Crunchy grain free tahini cookies sprinkled with chia seeds and drizzled with white chocolate.
Hello in 2017! The 2016 went so quickly but it was busy year for me. I managed to improve my food photography which I am very happy about that fact. I sold many invitations in my Etsy Shop and I also had a chance to fly to my home to Europe where I spent quality time with my family. I also had the opportunity to meet Canadian bloggers at my first blogging conference. Where I met people that bloggers the same passion as me and I ate great food.
In 2017 I just want to still work on my blog and post lots of party recipes. I would like to focus also on grain free, gluten free or just healthy recipes. I will also add more products to my Etsy Shop and maybe eventually have my own website with my designs. My plan is also to open a new website where I can help food bloggers by providing services to them like e-book design or social media graphic designs. The website is almost ready and it will be live soon!
What are your plans for 2017???
However, let’s talk about these grain free tahini cookies that I prepared recently. I remember halva dessert from my childhood that was made with tahini. It was very sweet dessert but I loved it! I just love tahini flavor. Therefore, once I bought tahini paste few weeks ago I knew I wanted to bake something with it. I decided to use it for my tahini cookies. I also used my buckwheat flour that I bought few months ago and I just simply forgot about it. The buckwheat flour has a nutty taste. Compliments perfectly the tahini flavor. I also substituted regular sugar for coconut sugar. I bake often with coconut sugar. I just simply like it.
The grain free tahini cookies were very soft once they came out from the oven. However, once they cooled off they became crunchy. I actually loved both ways …. soft and crunchy. If you prefer softer cookies just bake less time than it supposed to be. Just before baking I sprinkled with chia seeds. However, this is optional.

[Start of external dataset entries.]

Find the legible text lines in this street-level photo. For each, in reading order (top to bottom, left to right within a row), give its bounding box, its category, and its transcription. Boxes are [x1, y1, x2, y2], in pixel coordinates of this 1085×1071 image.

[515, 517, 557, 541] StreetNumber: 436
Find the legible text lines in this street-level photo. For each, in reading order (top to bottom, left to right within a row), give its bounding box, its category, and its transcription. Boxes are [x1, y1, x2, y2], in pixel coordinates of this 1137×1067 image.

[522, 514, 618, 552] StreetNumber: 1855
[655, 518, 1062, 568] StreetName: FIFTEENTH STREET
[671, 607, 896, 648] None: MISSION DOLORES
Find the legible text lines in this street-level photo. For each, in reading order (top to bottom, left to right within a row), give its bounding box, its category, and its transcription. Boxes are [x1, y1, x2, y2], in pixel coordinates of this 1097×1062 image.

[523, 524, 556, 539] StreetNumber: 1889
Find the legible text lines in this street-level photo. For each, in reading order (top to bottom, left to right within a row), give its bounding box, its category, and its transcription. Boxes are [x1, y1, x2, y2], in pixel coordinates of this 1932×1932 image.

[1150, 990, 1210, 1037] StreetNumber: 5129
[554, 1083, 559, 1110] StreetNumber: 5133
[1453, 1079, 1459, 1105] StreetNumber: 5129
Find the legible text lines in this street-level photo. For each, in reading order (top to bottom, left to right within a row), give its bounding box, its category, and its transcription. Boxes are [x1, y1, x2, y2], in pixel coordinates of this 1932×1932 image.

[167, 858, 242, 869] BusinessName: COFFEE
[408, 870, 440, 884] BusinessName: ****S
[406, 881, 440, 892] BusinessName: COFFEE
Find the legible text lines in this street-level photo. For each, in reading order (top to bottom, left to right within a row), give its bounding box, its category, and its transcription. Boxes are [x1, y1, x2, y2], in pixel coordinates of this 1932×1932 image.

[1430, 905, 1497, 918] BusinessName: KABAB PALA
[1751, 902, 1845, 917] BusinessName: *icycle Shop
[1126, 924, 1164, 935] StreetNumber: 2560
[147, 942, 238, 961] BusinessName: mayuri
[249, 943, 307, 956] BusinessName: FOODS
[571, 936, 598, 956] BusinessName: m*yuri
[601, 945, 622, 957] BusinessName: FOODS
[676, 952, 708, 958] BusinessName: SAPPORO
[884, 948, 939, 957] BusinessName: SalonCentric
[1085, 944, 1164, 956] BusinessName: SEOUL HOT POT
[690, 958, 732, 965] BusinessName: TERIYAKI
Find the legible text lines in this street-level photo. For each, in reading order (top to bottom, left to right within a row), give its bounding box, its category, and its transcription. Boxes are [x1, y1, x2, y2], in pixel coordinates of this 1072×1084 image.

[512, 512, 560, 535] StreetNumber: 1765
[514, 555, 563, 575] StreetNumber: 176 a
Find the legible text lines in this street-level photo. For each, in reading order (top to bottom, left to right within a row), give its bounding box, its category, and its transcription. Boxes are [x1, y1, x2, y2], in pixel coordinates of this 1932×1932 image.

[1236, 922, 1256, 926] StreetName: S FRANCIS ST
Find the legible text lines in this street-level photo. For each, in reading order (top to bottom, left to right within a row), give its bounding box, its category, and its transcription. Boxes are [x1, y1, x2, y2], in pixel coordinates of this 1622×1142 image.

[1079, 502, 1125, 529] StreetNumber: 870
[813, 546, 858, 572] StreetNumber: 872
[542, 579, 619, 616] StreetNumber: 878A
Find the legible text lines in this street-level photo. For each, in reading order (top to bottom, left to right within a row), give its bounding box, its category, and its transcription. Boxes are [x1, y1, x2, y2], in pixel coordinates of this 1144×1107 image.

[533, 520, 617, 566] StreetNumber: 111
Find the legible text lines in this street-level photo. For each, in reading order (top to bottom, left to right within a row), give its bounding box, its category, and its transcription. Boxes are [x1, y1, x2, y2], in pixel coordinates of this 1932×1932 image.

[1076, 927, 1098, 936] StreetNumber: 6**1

- 1 1/4 cup buckwheat flour
- 3/4 tsp. baking powder
- 1/2 cup unsalted butter, softened
- 1/2 cup coconut sugar
- 1/2 cup tahini paste
- 1 egg
- chia seeds
- white chocolate, melted
- Preheat oven to 350 F. Prepare baking sheet with parchment paper.
- In a medium bowl combine buckwheat flour with baking powder. Set aside.
- In another bowl beat butter with coconut sugar until smooth and fluffy using electric mixer, add tahini and mix, add egg. Mix all ingredients until incorporated well.
- Add dry ingredients to wet and mix with electric mixer until all ingredients will combine well.
- Using ice cream scoop make about 15 - 19 balls. Flatten with fork or knife. (Optional) Sprinkle with chia seeds.
- Bake for 12 - 15 minutes. Remove from oven and cool off completely. Drizzle with white chocolate if desired but not necessary.